I owe this country nothing. I am not going to list what I consider “accomplishments” that I’ve had in my life. I should not have to. But if we are going to talk about it, well than yes, I have given a lot to this country. And this country has given me a lot. There are many reasons why I am here. And if we are going to talk about immigration, let’s talk about it. If we’re going to talk about crime, let’s talk about crime and how immigrant crime rates are not higher than US born people. If we’re going to talk about social welfare, let’s do so and talk about how undocumented people are not eligible for federal public aid programs. You do not get to throw out half-ass “arguments” and logic that all they do is draw on emotion, on white fragility, on anxiety about the “browning” of this country, and other baseless bullshit “arguments.” All it does is reveal your xenophobia and fear of “other,” who, by the way has never, ever really been an other, but a “right here.” Right here next door neighbor, right here at the food truck, right here landscaping your yards, cleaning your bathrooms. Right here opening doors, driving taxis, caring for your children, educating students, doing your nails, creating art, and start up shops. There has never been an “over there.” The “over there” has only been there because you placed it there. And don’t get me started with the legality of how your grandparents came here. There was no legal way” back then. People arrived on ships and if they were healthy and part of a support system, in they came.

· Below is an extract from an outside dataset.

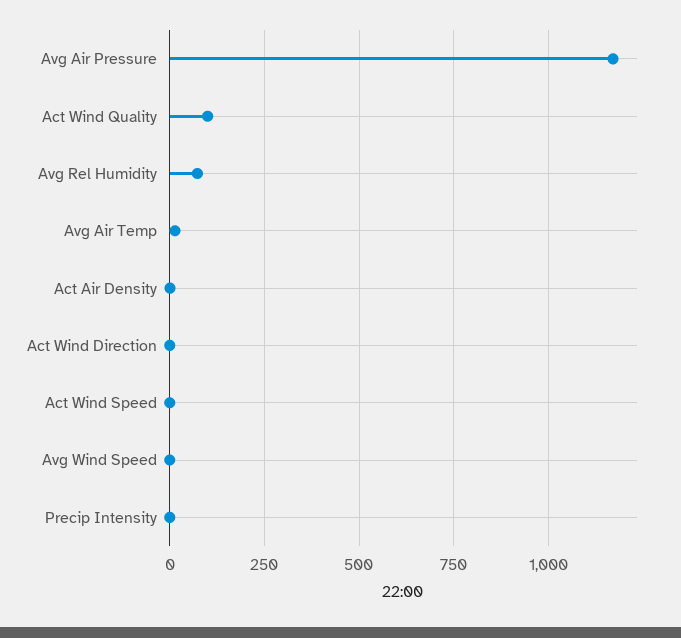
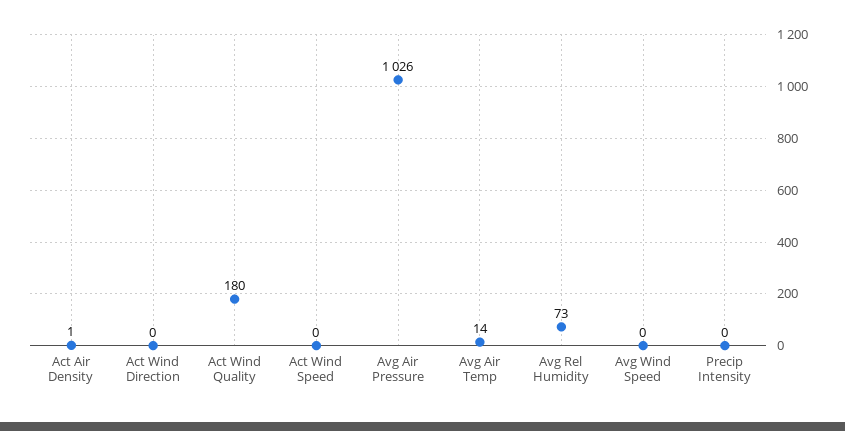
Avg Air Pressure: 1175 -> 1026
Act Wind Quality: 100 -> 180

I had always heard that things don’t really hit you until they become personal. Attacks on Muslims, Undocumented Immigrants, African Americans, the Queer community, and Women are for me offensive, unacceptable, and must be fought. Always. Yet there’s this extra blow when I realized “Hey, he’s talking about me. And my family.” The sting is extra sharp. And it hurts a little more. And I hope that the bitterness and anger I feel will never stop pushing me to do something about it.